Roche Holding AG agreed to acquire U.S. biotech Ignyta Inc. for $1.7 billion, following Bayer AG in buying into a class of experimental cancer drugs that home in on a specific mutation across many types of tumors.
Ignyta investors will get $27 a share in cash, the companies said in a statement Friday. That’s 74% higher than Thursday’s closing price. Both companies’ boards agreed to the deal.
Roche’s purchase comes about five weeks after Bayer signed a $1.55 billion licensing deal for Loxo Oncology Inc.’s larotrectinib, an experimental medicine similar to Ignyta’s entrectinib. Roche has said it will focus on small deals like Ignyta to build out its portfolio. The Swiss company, the world’s biggest maker of cancer drugs, is facing a critical transition as its three top-selling medicines lose patent protection.
San Diego-based Ignyta’s entrectinib is being tested in patient trials that, if successful, could be the basis for applications with regulators to sell the drug. Roche said it aims to complete the purchase in the first half of 2018.
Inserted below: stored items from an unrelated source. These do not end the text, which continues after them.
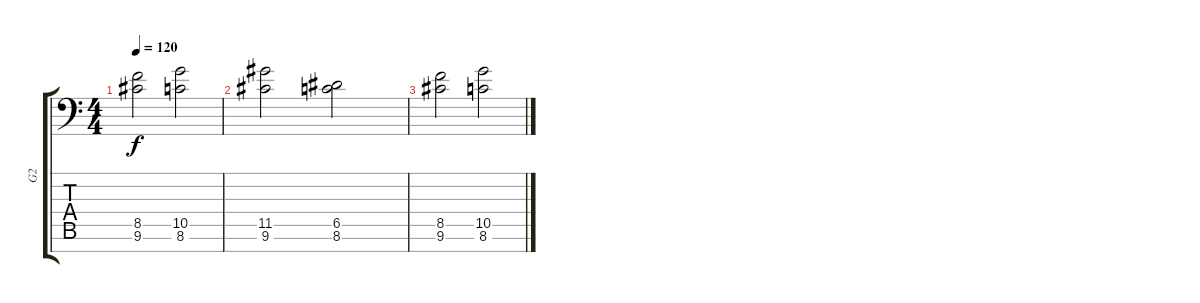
\track ("G2" "G2") {instrument distortionguitar}
\staff {score tabs}
\tuning (E4 B3 G3 D3 A2 E2 A1) {hide}
\ts (4 4)
\tempo 120
\clef f4
\ks c
(8.5 9.6).2{dy f} (10.5 8.6).2 |
(11.5 9.6).2 (6.5 8.6).2 |
(8.5 9.6).2 (10.5 8.6).2
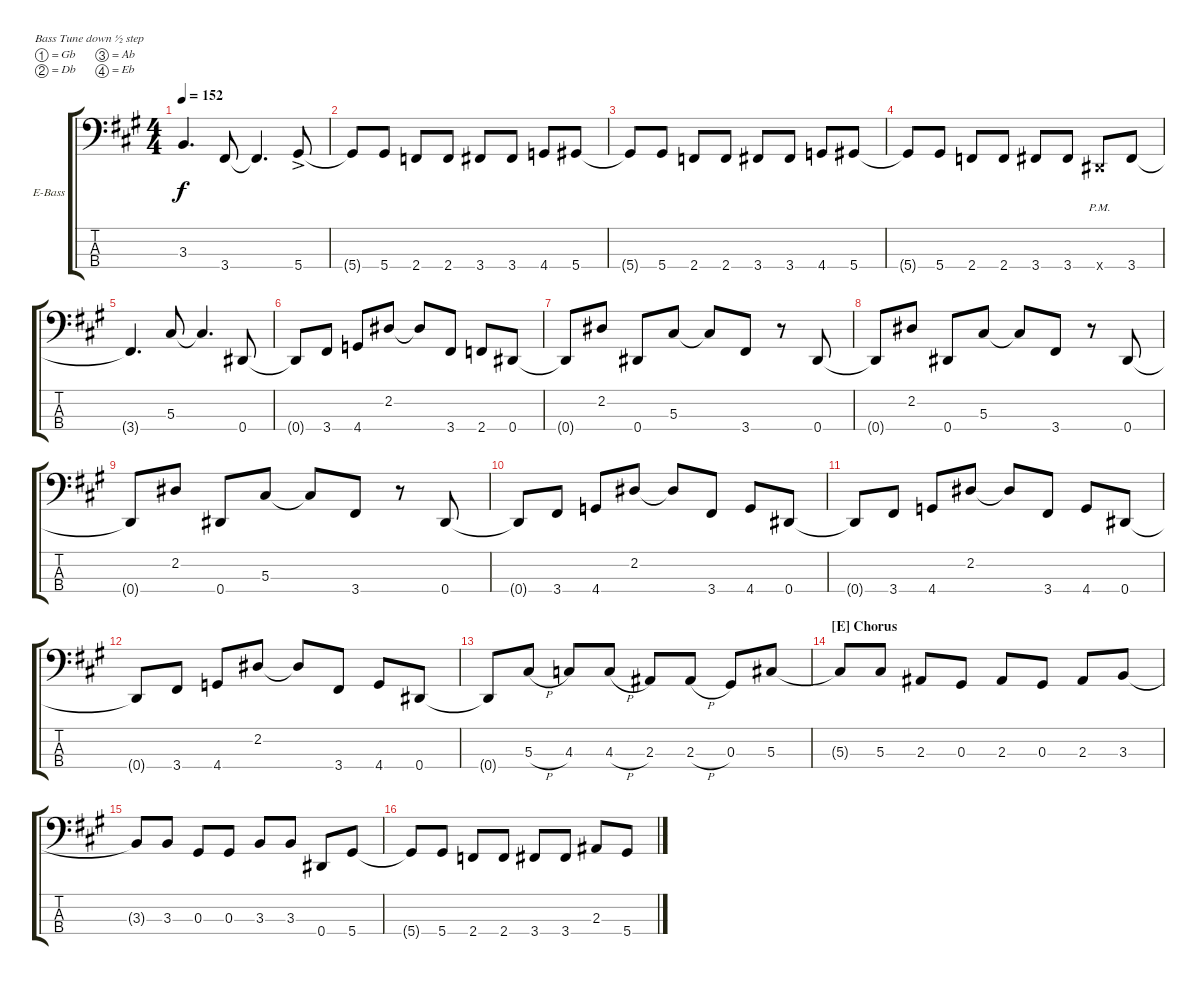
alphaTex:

\defaultSystemsLayout 4
\bracketExtendMode groupsimilarinstruments
\firstSystemTrackNameOrientation horizontal
\otherSystemsTrackNameOrientation horizontal
\track ("Bass" "E-Bass") {instrument electricbassfinger}
\staff {score tabs}
\tuning (Gb2 Db2 Ab1 Eb1)
\ts (4 4)
\tempo 152
\clef f4
\scale
1.07062
\ks a
3.3{t}.4{d dy f} 3.4.8 3.4{t}.4{d} 5.4{ac}.8 |
\scale
0.929382 5.4{t}.8 5.4.8 2.4.8 2.4.8 3.4.8 3.4.8 4.4.8 5.4.8 |
\scale
1.07062 5.4{t}.8 5.4.8 2.4.8 2.4.8 3.4.8 3.4.8 4.4.8 5.4.8 |
\scale
0.929382 5.4{t}.8 5.4.8 2.4.8 2.4.8 3.4.8 3.4.8 0.4{pm x}.8 3.4.8 |
\scale
1.07062 3.4{t}.4{d} 5.3.8 5.3{t}.4{d} 0.4.8 |
\scale
0.929382 0.4{t}.8 3.4.8 4.4.8 2.2.8 2.2{t}.8 3.4.8 2.4.8 0.4.8 |
\scale
1.07062 0.4{t}.8 2.2.8 0.4.8 5.3.8 5.3{t}.8 3.4.8 r.8 0.4.8 |
\scale
0.929382 0.4{t}.8 2.2.8 0.4.8 5.3.8 5.3{t}.8 3.4.8 r.8 0.4.8 |
\scale
1.07062 0.4{t}.8 2.2.8 0.4.8 5.3.8 5.3{t}.8 3.4.8 r.8 0.4.8 |
\scale
0.929382 0.4{t}.8 3.4.8 4.4.8 2.2.8 2.2{t}.8 3.4.8 4.4.8 0.4.8 |
\scale
1.07062 0.4{t}.8 3.4.8 4.4.8 2.2.8 2.2{t}.8 3.4.8 4.4.8 0.4.8 |
\scale
0.929382 0.4{t}.8 3.4.8 4.4.8 2.2.8 2.2{t}.8 3.4.8 4.4.8 0.4.8 |
\scale
1.07062 0.4{t}.8 5.3{h}.8 4.3.8 4.3{h}.8 2.3.8 2.3{h}.8 0.3.8 5.3.8 |
\section ("E" "Chorus")
\scale
0.929382 5.3{t}.8 5.3.8 2.3.8 0.3.8 2.3.8 0.3.8 2.3.8 3.3.8 |
\scale
1.07062 3.3{t}.8 3.3.8 0.3.8 0.3.8 3.3.8 3.3.8 0.4.8 5.4.8 |
\scale
0.929382 5.4{t}.8 5.4.8 2.4.8 2.4.8 3.4.8 3.4.8 2.3.8 5.4.8
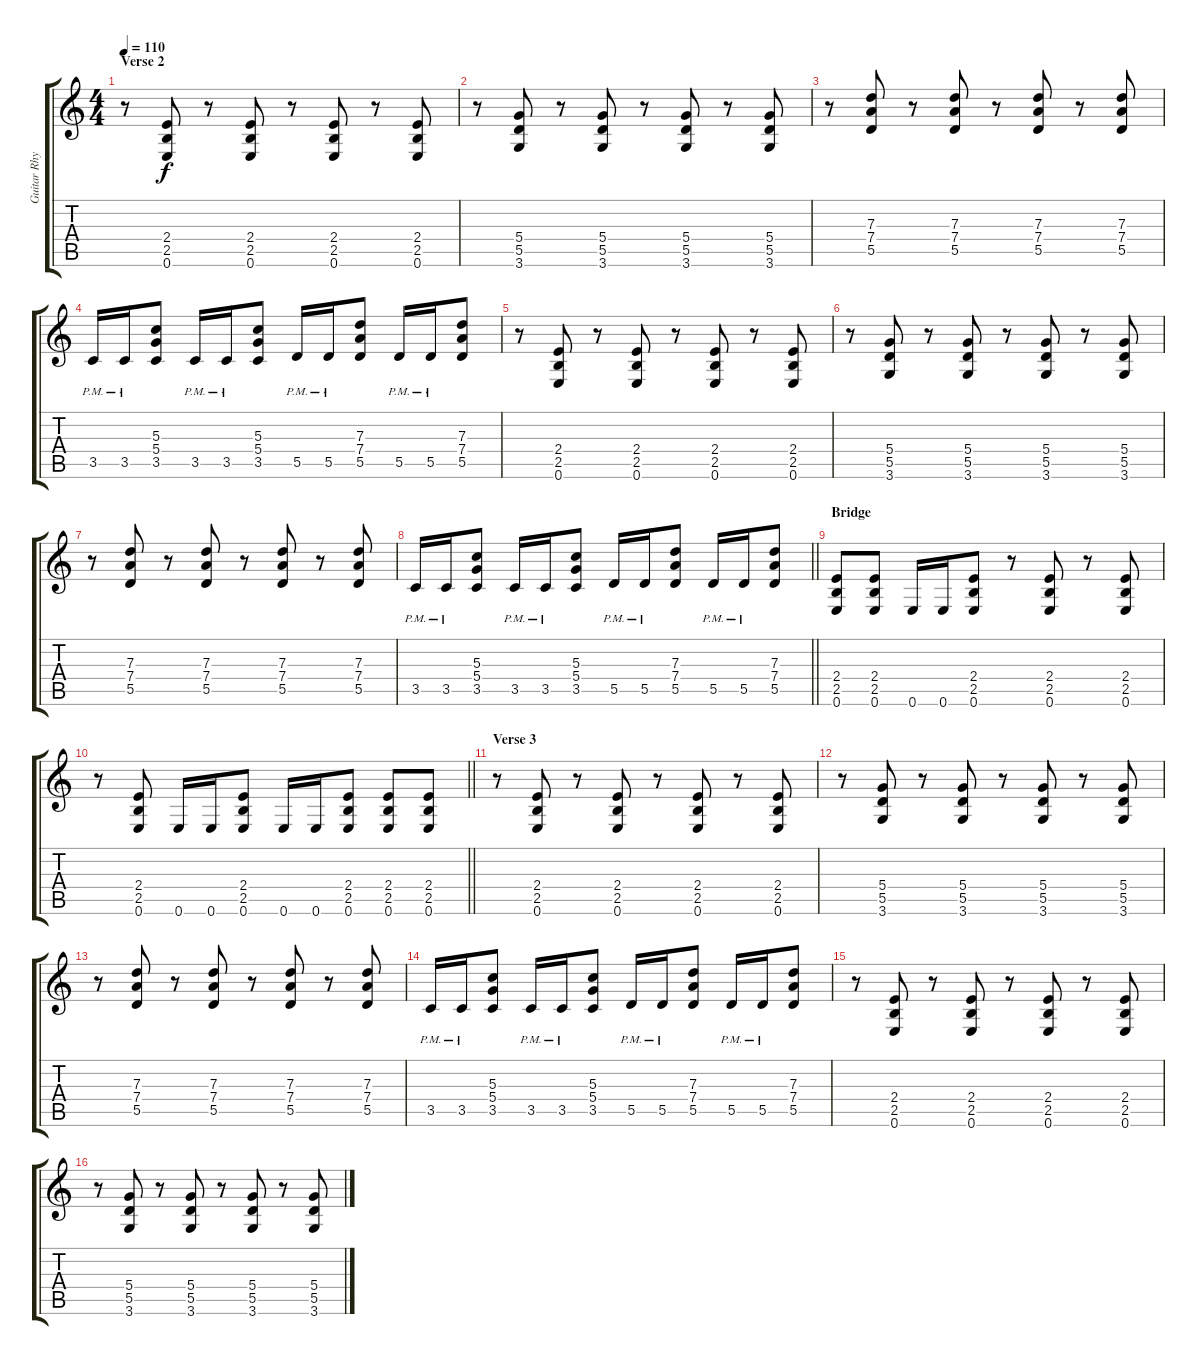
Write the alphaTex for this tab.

\track ("Guitar Rhythm1" "Guitar Rhy") {instrument distortionguitar}
\staff {score tabs}
\tuning (E4 B3 G3 D3 A2 E2) {hide}
\ts (4 4)
\section ("" "Verse 2")
\tempo 110
\clef g2
\ks c
r.8{dy f} (2.4 2.5 0.6).8 r.8 (2.4 2.5 0.6).8 r.8 (2.4 2.5 0.6).8 r.8 (2.4 2.5 0.6).8 |
r.8 (5.4 5.5 3.6).8 r.8 (5.4 5.5 3.6).8 r.8 (5.4 5.5 3.6).8 r.8 (5.4 5.5 3.6).8 |
r.8 (7.3 7.4 5.5).8 r.8 (7.3 7.4 5.5).8 r.8 (7.3 7.4 5.5).8 r.8 (7.3 7.4 5.5).8 |
3.5{pm}.16 3.5{pm}.16 (5.3 5.4 3.5).8 3.5{pm}.16 3.5{pm}.16 (5.3 5.4 3.5).8 5.5{pm}.16 5.5{pm}.16 (7.3 7.4 5.5).8 5.5{pm}.16 5.5{pm}.16 (7.3 7.4 5.5).8 |
r.8 (2.4 2.5 0.6).8 r.8 (2.4 2.5 0.6).8 r.8 (2.4 2.5 0.6).8 r.8 (2.4 2.5 0.6).8 |
r.8 (5.4 5.5 3.6).8 r.8 (5.4 5.5 3.6).8 r.8 (5.4 5.5 3.6).8 r.8 (5.4 5.5 3.6).8 |
r.8 (7.3 7.4 5.5).8 r.8 (7.3 7.4 5.5).8 r.8 (7.3 7.4 5.5).8 r.8 (7.3 7.4 5.5).8 |
\barLineRight lightlight
3.5{pm}.16 3.5{pm}.16 (5.3 5.4 3.5).8 3.5{pm}.16 3.5{pm}.16 (5.3 5.4 3.5).8 5.5{pm}.16 5.5{pm}.16 (7.3 7.4 5.5).8 5.5{pm}.16 5.5{pm}.16 (7.3 7.4 5.5).8 |
\section ("" "Bridge")
(2.4 2.5 0.6).8 (2.4 2.5 0.6).8 0.6.16 0.6.16 (2.4 2.5 0.6).8 r.8 (2.4 2.5 0.6).8 r.8 (2.4 2.5 0.6).8 |
\barLineRight lightlight
r.8 (2.4 2.5 0.6).8 0.6.16 0.6.16 (2.4 2.5 0.6).8 0.6.16 0.6.16 (2.4 2.5 0.6).8 (2.4 2.5 0.6).8 (2.4 2.5 0.6).8 |
\section ("" "Verse 3")
r.8 (2.4 2.5 0.6).8 r.8 (2.4 2.5 0.6).8 r.8 (2.4 2.5 0.6).8 r.8 (2.4 2.5 0.6).8 |
r.8 (5.4 5.5 3.6).8 r.8 (5.4 5.5 3.6).8 r.8 (5.4 5.5 3.6).8 r.8 (5.4 5.5 3.6).8 |
r.8 (7.3 7.4 5.5).8 r.8 (7.3 7.4 5.5).8 r.8 (7.3 7.4 5.5).8 r.8 (7.3 7.4 5.5).8 |
3.5{pm}.16 3.5{pm}.16 (5.3 5.4 3.5).8 3.5{pm}.16 3.5{pm}.16 (5.3 5.4 3.5).8 5.5{pm}.16 5.5{pm}.16 (7.3 7.4 5.5).8 5.5{pm}.16 5.5{pm}.16 (7.3 7.4 5.5).8 |
r.8 (2.4 2.5 0.6).8 r.8 (2.4 2.5 0.6).8 r.8 (2.4 2.5 0.6).8 r.8 (2.4 2.5 0.6).8 |
r.8 (5.4 5.5 3.6).8 r.8 (5.4 5.5 3.6).8 r.8 (5.4 5.5 3.6).8 r.8 (5.4 5.5 3.6).8
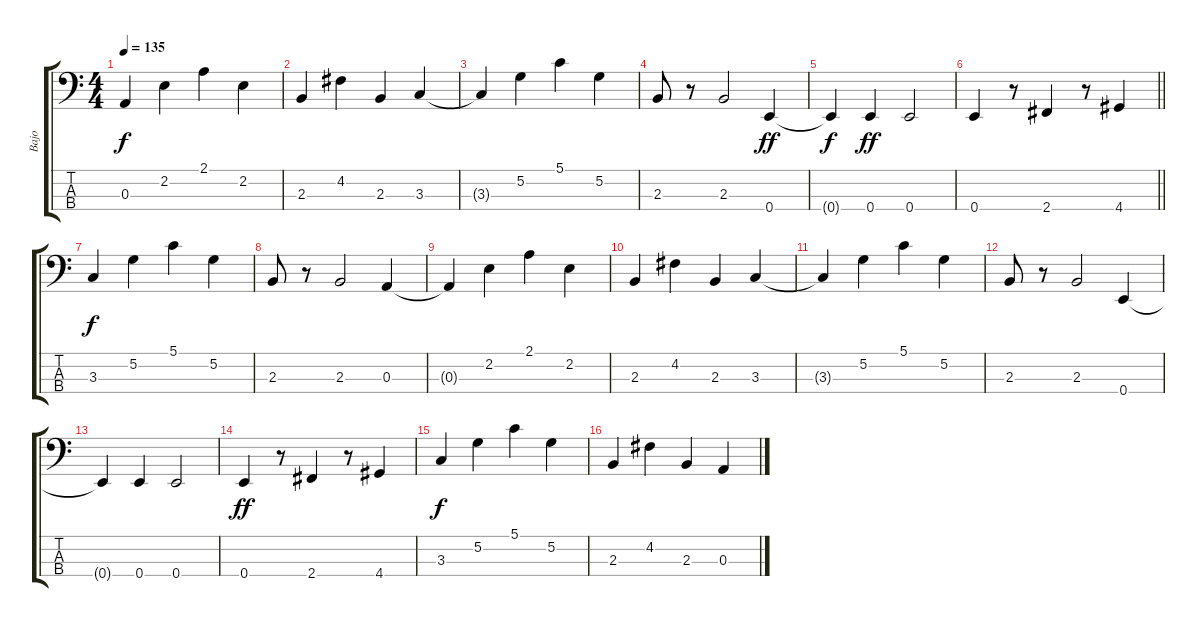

Citigroup Inc. advised Roche on the deal, while Sidley Austin LLP provided legal advice. Ignyta used bankers from BofA Merrill Lynch and J.P. Morgan Securities LLC with Latham & Watkins LLP as legal counsel.
Roche shares fell 0.1% to 246.50 Swiss francs at 9:10 a.m. in Zurich, valuing the company at 213 billion francs (US$215 billion).
Ignyta was founded in 2011 by University of California, San Diego researcher Gary Firestein and Jonathan Lim, the former chief executive officer of Halozyme Therapeutics Inc.